Overall, the bed capacity increased from 164 to 350 in a few weeks as Hunterdon reopened its south tower as a convalescent area for patients in recovery who were unable to be discharged. The number of ICU beds also increased from 16 to 30.

“That’s how we spent most of our time,” Fellmeth says. “We also rolled out telehealth that was on the project list for later this year, but we got it live in a week.”
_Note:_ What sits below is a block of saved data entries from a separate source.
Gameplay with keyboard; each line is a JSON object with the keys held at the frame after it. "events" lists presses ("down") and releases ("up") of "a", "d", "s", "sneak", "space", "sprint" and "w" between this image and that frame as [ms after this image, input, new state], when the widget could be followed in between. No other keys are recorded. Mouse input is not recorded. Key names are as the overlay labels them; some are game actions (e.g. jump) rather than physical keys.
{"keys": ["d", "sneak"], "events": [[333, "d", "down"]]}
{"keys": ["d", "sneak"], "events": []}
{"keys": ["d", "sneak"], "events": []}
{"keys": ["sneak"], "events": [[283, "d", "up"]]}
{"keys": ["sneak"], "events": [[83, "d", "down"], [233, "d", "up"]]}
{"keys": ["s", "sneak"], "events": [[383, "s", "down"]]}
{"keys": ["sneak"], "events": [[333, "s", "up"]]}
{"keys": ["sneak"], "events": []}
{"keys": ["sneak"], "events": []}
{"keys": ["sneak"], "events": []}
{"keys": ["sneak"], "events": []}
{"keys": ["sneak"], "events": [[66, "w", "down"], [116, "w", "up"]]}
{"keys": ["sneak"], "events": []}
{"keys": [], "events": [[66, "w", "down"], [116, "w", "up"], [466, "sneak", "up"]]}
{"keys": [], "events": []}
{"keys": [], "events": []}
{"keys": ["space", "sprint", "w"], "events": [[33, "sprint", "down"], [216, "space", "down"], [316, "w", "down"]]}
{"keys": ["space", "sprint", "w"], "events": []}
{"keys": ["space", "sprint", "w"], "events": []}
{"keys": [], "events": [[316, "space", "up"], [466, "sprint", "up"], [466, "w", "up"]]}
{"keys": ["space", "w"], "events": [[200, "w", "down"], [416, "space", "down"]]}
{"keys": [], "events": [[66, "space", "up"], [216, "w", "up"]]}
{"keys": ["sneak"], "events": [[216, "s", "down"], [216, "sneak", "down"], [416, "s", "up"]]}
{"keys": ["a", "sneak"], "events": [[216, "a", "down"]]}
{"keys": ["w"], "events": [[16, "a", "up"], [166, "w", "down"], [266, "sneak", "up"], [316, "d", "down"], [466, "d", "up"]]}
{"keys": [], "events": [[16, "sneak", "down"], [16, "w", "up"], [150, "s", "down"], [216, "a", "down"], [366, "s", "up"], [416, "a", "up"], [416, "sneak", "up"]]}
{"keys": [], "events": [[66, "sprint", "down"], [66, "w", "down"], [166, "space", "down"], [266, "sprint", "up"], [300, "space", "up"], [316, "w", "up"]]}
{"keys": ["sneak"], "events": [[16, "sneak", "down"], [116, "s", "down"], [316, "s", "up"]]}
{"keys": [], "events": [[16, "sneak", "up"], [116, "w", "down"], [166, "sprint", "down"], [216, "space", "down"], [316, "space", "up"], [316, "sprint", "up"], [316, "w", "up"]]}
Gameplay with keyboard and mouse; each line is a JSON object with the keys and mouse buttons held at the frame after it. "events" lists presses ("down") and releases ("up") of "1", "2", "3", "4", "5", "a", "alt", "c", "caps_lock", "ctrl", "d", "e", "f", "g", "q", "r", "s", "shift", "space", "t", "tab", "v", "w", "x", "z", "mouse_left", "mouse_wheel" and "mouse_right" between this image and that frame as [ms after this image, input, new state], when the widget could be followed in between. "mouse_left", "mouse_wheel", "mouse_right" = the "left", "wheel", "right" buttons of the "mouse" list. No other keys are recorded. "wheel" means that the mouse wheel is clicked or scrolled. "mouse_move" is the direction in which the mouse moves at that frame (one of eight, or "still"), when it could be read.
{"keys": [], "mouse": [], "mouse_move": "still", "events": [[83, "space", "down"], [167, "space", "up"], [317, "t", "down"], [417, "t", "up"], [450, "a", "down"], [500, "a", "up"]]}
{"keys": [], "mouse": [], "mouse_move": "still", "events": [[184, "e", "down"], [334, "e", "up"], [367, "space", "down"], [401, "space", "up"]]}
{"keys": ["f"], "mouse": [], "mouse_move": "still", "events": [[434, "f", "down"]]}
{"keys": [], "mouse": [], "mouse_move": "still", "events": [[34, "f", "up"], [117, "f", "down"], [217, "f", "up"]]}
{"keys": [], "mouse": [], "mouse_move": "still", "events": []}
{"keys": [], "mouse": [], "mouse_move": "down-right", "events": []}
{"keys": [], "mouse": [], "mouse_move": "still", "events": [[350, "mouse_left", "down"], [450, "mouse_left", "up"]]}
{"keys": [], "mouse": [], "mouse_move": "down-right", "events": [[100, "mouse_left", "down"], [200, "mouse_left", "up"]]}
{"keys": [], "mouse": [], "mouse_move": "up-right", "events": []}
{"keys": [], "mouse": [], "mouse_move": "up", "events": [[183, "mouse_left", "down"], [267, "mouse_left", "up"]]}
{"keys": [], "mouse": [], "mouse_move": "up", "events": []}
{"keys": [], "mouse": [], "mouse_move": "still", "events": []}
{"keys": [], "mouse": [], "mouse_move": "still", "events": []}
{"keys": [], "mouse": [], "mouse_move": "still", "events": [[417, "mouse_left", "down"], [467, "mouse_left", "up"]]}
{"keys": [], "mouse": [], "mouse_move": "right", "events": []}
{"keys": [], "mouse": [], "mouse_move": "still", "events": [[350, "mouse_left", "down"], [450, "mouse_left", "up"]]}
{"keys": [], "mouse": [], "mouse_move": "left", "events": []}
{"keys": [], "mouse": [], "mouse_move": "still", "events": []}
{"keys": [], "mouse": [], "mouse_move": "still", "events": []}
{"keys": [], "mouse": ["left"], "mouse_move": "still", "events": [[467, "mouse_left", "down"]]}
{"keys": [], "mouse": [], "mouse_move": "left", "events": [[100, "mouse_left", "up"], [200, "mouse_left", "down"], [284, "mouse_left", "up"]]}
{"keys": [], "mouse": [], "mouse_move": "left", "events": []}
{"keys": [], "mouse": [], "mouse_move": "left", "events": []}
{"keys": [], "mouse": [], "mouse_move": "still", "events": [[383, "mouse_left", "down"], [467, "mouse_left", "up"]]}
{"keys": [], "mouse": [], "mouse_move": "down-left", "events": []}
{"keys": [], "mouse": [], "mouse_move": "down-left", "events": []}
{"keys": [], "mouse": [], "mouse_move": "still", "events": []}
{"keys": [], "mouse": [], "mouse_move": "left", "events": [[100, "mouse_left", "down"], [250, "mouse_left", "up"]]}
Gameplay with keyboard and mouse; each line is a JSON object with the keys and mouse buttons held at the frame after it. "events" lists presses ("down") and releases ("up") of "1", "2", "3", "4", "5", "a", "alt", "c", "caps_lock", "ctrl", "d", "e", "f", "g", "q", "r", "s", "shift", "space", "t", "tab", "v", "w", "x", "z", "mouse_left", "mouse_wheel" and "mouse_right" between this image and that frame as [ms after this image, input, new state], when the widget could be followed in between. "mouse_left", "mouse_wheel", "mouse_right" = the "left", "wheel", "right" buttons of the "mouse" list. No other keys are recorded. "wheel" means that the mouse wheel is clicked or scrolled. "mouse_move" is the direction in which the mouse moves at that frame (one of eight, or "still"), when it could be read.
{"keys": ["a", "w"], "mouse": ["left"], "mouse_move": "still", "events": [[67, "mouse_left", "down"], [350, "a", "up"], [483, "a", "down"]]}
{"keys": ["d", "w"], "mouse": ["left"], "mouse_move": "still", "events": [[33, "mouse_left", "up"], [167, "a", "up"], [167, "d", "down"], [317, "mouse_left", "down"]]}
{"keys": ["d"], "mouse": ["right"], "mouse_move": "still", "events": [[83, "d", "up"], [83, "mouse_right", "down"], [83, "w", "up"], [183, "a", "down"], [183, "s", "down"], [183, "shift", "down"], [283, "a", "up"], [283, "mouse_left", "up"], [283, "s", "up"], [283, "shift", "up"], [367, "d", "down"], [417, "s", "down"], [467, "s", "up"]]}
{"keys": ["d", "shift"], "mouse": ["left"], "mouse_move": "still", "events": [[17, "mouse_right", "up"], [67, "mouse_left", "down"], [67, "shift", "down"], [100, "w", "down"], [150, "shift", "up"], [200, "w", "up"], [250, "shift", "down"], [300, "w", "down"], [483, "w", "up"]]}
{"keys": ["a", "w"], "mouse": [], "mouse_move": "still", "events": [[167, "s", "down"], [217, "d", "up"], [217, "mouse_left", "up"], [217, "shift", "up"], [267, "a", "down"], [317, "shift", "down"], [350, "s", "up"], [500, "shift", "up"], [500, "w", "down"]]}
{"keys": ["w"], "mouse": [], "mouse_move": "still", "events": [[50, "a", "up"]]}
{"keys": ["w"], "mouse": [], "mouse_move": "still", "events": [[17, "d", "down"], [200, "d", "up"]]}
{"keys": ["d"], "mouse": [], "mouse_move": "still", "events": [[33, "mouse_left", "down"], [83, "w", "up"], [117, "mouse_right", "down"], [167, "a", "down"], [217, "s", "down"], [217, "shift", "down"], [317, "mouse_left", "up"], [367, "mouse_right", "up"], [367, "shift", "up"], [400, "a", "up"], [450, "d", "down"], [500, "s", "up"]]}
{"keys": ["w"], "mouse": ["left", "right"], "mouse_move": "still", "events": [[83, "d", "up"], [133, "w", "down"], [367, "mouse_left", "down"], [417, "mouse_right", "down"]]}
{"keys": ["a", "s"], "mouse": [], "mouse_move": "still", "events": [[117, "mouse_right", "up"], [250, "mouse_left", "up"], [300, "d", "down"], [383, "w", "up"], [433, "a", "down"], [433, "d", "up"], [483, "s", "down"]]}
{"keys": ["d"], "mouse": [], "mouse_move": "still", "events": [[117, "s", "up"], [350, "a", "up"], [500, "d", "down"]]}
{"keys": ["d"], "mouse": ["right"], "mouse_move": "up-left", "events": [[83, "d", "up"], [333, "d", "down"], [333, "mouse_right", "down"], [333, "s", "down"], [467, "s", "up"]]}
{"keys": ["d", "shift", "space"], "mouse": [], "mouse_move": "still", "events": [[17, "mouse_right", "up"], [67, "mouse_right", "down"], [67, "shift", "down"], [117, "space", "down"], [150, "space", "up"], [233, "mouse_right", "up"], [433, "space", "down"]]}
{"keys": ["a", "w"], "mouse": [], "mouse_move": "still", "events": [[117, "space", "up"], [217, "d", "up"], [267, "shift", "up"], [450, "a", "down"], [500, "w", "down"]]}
Staff also had to track the information on COVID-19-related spending so Hunterdon Healthcare could be reimbursed by the federal government.

Purpose built

Providing and bundling complex, sensitive information is not new to Fellmeth, who’s been working with computers for about as long as he’s been in medicine.

“I learned computers on punch cards hoarded in shoeboxes and God forbid you should drop one of them,” he jokes.

The shoe boxes are long gone, but his focus on making tech work for improved patient outcomes remains, says Harris Healthcare’s Senior Executive Vice President Santina Allen.

Harris worked with Fellmeth and his team on several development projects, and they made the fine tuning on early versions of software to ensure his clinical teams’ needs were met and patient care improved.

As Hunterdon Healthcare implemented medical management software, Harris Healthcare helped it shift to its electronic health record system, Harris QCPR.

“Dr. Fellmeth is passionate, humble, hard-working, direct and exactly the kind of partner we want to work with as we strive to deliver solutions that make a difference for physicians and patients,” Allen says.

Fellmeth also-co-authored some conference abstracts with Harris on using tech in health care, she adds.

“He’s always envisioned a world where a single, complete, longitudinal patient record is accessible to the patient and care providers from anywhere at any time. And he’s always looking for more effective ways to make healthcare IT work to support physicians and other healthcare providers,” Allen says.

Tech and caring

Born in southern New Jersey, Fellmeth attended the U.S. Air Force Academy, earning his bachelor’s in pre-medicine in 1977. Getting into medical school is a competitive process and was even more so for Fellmeth, as only 25 graduates from his academy class would be allowed to attend medical school, and 28 were competing for those spots.

Fellmeth made the cut, earning his M.D. at Georgetown University in 1981. He spent the next eight years serving as a pediatrician for the Air Force, doing his residency and training at David Grant USAF Medical Center at Travis Air Force Base in California, before treating children at and around bases in New Mexico and Turkey.

Not only did he provide medical care in remote areas, Fellmeth also made his first foray into using tech in medicine with the vintage Commodore 64 computer he used to track his patients.

When he returned to civilian life with Hunterdon Pediatric Associates, his digital “experience” put him in charge of operating the group’s Unix-based system, although Fellmeth had to buy an instruction book to live up to his duties.

With book in hand (he still has it, too), he expanded the system so it did more than just print billing statements. Intranet messaging and space for physician notes made it more accessible. The cherry on top came with a signature box for those physicians because Fellmeth could not decipher their handwriting, he says.

In the ensuing years, the practice implemented Medical Manager software, then shifted to NextGen as Fellmeth continued to look for ways to better link tech. In 2012, he was offered the CMIO post at Hunterdon Medical Center. He mulled the offer for a month and realized he was already doing many of the things the position required.

But from his days with punch cards or a Commodore 64 to building the HIE linking Hunterdon to the region, Fellmeth also feels computers have gotten in the way of providing health care.

“I want to give our physicians the means to access information more easily,” he says. “I want the physicians to spend less time in front of a computer and more time with a patient.”